MEGA Projects Given A “Recommended’ Rating But Not Given a Grant, FY 2022 Cycle
AZ I-10 GRIC Corridor Gap
CA I-10 Corridor Freight-Managed Lane Project
IA I-380 and Wright Brothers Blvd Interchange
MT Mineral County I-90 Improvements
NC I-94 State of Good Repair
ND Interstate Cross-Median Crash Elimination
NE I-80 Reconstruction and Expansion
OK I-35 Corridor Improvements
RI I-95 Missing Move and Ramps to Quonset BP
TN I-240 Airways Boulevard
TX I-30 Canyon Project
UT O=15 South Iron County Project
VA Route 123 a I-95 Corridor Improvements

All the other applicants were cited for being insufficient in some way to meet the legal requirements for the law. The most-cited failure was that the application did not demonstrate that the project would be cost-effective.

Some very large and famous applications were ruled insufficient and given “Not Recommended” labels in this cycle, including the California High-Speed Rail Project, the Mobile Bay Bridge, and the Hudson River Tunnel (though the concrete casing on the New Jersey side, technically a separate project, got a grant). Some of those may be fixed in subsequent cycles (the lack of a data collection and analysis plan seems easy to fix, and non-federal sponsors can always build or buy more technical capacity). But if the lack of cost-effectiveness is fundamental to the project, it’s hard to see how that gets overcome.
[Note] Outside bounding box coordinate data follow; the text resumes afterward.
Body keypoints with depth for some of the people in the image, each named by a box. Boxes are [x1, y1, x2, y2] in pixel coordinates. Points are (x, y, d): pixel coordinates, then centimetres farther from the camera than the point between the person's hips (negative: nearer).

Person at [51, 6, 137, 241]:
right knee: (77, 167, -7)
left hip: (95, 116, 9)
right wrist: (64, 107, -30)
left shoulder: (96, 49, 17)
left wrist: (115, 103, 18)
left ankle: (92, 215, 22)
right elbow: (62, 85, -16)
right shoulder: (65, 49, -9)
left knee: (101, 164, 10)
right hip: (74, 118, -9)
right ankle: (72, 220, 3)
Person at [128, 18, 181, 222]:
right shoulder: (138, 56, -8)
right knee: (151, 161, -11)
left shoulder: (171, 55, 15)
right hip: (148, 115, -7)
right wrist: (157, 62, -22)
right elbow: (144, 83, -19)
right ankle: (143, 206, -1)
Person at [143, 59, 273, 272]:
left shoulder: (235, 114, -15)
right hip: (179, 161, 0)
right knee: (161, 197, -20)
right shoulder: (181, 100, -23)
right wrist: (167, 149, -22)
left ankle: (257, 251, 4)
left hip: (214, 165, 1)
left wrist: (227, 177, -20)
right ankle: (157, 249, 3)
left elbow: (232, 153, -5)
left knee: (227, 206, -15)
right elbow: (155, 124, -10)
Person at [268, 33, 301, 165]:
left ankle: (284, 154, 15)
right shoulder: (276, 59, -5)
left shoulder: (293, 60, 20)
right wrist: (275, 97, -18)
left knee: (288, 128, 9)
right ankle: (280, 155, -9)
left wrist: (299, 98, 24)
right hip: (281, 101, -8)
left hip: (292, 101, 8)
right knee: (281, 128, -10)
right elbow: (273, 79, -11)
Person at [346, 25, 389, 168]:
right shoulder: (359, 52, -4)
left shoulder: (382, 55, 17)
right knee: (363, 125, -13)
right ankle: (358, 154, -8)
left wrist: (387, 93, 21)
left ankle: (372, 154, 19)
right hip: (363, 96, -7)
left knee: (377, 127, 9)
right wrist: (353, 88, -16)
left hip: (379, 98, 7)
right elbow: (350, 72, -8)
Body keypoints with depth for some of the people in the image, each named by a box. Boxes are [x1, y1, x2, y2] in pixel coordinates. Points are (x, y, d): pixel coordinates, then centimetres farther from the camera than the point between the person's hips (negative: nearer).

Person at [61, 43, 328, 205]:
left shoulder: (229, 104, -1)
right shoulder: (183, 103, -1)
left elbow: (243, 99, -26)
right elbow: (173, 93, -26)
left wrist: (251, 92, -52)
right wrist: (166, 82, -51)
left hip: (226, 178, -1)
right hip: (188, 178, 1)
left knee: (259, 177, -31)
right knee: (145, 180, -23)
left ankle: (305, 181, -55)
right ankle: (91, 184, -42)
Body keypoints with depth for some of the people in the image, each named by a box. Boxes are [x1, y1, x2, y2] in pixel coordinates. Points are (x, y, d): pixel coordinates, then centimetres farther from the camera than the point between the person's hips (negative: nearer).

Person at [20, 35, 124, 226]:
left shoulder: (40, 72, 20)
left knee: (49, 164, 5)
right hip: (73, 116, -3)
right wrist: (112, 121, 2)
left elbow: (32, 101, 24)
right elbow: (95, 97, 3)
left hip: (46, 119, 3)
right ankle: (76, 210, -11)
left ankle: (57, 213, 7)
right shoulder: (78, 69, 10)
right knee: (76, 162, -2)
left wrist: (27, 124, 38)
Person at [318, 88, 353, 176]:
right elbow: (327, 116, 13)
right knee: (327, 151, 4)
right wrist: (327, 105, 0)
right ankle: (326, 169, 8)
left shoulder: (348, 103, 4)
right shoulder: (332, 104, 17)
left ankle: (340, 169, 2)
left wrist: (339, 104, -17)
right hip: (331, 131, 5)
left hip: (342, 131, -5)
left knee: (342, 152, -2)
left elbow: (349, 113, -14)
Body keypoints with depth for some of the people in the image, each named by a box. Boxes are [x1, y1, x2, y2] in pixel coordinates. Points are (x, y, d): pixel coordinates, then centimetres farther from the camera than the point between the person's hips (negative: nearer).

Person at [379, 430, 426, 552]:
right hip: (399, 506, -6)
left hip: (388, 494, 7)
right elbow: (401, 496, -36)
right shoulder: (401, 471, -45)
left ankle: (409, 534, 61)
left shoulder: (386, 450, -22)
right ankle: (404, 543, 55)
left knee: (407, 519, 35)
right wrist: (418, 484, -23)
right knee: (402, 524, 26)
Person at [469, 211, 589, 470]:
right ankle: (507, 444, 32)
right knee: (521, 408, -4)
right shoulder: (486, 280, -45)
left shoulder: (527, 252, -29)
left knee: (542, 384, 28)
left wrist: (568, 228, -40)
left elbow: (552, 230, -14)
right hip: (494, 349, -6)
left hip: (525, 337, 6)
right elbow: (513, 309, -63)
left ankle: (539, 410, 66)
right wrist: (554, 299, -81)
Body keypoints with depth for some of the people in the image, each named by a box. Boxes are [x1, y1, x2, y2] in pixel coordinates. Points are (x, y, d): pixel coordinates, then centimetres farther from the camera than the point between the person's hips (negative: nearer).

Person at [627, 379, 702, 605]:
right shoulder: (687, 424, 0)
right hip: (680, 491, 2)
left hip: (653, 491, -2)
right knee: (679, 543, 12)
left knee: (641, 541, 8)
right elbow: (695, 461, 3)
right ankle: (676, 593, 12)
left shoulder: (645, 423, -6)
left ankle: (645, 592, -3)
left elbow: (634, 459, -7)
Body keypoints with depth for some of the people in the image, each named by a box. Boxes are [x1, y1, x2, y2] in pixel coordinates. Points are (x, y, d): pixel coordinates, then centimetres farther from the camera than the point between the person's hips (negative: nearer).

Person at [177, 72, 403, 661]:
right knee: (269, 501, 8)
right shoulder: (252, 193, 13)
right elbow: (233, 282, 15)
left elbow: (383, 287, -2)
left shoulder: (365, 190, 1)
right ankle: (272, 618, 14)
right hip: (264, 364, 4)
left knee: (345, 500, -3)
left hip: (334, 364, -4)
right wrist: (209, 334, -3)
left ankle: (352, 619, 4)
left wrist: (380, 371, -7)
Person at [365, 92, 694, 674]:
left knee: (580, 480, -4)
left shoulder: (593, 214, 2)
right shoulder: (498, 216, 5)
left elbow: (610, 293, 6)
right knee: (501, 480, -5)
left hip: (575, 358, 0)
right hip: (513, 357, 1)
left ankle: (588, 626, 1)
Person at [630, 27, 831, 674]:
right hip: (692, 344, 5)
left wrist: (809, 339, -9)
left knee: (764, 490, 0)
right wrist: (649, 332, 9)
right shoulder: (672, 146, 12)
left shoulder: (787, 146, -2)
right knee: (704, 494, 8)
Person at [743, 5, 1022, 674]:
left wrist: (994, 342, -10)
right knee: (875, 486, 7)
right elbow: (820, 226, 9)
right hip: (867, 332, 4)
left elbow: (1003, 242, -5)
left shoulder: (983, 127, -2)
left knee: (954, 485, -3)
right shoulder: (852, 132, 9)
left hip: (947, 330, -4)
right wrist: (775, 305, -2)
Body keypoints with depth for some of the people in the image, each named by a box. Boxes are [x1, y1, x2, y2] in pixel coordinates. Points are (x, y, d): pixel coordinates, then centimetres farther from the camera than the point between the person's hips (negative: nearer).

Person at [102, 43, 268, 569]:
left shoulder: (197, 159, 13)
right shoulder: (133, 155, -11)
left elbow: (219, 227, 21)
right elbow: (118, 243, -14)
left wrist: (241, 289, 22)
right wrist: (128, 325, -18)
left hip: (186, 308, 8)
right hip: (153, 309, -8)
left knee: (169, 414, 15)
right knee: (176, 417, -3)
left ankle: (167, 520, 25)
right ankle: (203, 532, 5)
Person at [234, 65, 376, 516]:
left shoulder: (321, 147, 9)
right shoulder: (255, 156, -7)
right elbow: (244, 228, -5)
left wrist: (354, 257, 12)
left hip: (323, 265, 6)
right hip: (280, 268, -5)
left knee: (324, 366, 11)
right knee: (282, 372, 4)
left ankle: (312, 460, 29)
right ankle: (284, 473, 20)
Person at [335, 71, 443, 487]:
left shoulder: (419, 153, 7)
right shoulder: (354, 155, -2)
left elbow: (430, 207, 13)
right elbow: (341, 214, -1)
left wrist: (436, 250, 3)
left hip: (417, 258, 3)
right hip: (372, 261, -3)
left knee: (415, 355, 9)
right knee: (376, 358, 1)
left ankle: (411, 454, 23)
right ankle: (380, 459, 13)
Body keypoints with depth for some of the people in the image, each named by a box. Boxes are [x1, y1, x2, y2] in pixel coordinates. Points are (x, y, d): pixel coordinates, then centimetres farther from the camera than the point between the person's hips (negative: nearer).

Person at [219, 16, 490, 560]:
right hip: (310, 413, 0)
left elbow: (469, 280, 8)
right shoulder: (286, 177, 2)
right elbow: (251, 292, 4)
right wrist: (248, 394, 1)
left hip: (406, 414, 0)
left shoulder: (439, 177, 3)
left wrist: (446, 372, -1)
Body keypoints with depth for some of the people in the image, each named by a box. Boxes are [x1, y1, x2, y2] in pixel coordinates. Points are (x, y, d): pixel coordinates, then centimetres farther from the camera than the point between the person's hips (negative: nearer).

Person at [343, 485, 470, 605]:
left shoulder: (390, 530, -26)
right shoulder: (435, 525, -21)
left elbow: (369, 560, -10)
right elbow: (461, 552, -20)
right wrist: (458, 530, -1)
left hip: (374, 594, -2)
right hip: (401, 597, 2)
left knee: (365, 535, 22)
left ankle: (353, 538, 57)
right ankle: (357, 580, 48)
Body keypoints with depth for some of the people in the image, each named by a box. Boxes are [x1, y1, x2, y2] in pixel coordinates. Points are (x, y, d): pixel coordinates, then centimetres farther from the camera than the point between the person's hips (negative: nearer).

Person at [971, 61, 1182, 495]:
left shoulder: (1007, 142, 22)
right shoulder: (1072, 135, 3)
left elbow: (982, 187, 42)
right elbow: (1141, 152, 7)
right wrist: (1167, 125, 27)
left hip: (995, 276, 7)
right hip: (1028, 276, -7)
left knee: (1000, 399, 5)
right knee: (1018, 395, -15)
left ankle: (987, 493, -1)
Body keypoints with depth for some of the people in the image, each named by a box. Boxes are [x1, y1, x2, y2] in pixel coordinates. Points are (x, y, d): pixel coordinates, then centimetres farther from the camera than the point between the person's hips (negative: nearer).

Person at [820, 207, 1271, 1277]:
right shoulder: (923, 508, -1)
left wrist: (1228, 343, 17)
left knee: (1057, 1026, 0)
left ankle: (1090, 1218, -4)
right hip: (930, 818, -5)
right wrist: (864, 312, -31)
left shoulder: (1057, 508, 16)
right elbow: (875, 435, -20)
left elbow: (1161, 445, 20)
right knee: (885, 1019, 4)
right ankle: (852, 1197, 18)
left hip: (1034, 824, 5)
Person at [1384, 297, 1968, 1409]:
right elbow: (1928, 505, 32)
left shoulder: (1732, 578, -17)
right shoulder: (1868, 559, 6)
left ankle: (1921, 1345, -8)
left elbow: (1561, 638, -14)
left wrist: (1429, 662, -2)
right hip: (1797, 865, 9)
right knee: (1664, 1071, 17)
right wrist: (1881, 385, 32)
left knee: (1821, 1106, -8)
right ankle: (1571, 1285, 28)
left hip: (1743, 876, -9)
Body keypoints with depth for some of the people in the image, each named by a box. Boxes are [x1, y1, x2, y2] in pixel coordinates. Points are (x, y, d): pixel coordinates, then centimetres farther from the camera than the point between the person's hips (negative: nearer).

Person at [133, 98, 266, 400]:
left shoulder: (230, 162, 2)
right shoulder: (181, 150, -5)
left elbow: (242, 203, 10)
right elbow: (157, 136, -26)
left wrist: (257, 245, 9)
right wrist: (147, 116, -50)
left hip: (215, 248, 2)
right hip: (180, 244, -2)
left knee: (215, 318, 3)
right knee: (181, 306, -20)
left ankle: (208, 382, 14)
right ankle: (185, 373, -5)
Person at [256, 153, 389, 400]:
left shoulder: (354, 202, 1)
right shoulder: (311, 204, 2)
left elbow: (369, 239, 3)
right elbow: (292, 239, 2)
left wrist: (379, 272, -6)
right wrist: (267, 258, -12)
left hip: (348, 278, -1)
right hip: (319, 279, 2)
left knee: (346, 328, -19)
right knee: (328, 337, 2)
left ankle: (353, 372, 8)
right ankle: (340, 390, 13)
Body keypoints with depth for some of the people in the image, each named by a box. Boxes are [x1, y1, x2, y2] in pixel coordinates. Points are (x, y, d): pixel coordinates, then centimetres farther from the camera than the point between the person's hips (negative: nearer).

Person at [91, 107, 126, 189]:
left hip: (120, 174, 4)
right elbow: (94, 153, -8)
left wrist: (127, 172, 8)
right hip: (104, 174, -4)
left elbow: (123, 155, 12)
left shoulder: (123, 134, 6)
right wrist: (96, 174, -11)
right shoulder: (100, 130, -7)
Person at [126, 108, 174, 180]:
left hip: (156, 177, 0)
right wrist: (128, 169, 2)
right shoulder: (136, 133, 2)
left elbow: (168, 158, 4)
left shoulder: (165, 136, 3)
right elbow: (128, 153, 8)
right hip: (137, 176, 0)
Major MEGA Grant Applicants Not Recommended for Funding Because Statutory Program Requirements Have Not Been Met
Total MEGA Statutory
Project Grant Requirements
State Project Cost Request Not Met
AL I-10 Mobile Bay Bridge 2,706.0 500.0 C, D E
CA High-Speed Rail Inaugural Operating Service 1,741.0 1,045.0 C
CA West Santa Ana Branch Transit Corridor 6,340.4 400.0 C, D E
CA Santa Barbara U.S. 101 Corridor Improvements 1,068.8 256.0 C, D, E, DP
MA I-90 Realignment 1,985.1 1,161.1 C, D E
MA Broome & Sagamore Bridge Replacement 3,976.0 1,113.3 D, E
NC Triangle Expressway Southeast Extension 1,063.4 100.0 C, DP
NJ-NY Hudson Tunnel Project 14,082.9 896.8 C, D E
NY I-81 Viaduct 2,250.0 225.0 C
OR Coos Bay Intermodal Port 1,772.6 1,240.8 C, E
PA I-83 South Bridge Replacement 1,068.0 500.0 B, C, D, E, DP
PA Turnpike/I-95 Interchange 1,523.0 1,252.3 C, DP
TX Port of Houston GULFSTAR Freight Network 1,177.5 706.5 C, DP
VA New Long Bridge Rail Capacity Expansion 2,012.2 300.0 C, DP
Key Statutory Requirements of MEGA Program
A. Project is likely to generate national or regional economic, mobility, or safety benefits.
B. Project is in need of significant federal funding.
C. Project will be cost-effective.
D. Has 1 or more stable, dependable sources of non-federal funding and financing to construct, operate, and maintain the project, and cover any cost increases.
E. Has or will have sufficient legal, financial, and technical capacity to carry out project.
DP. Applicant submitted a data collection and analysis plan that meets statutory requirements.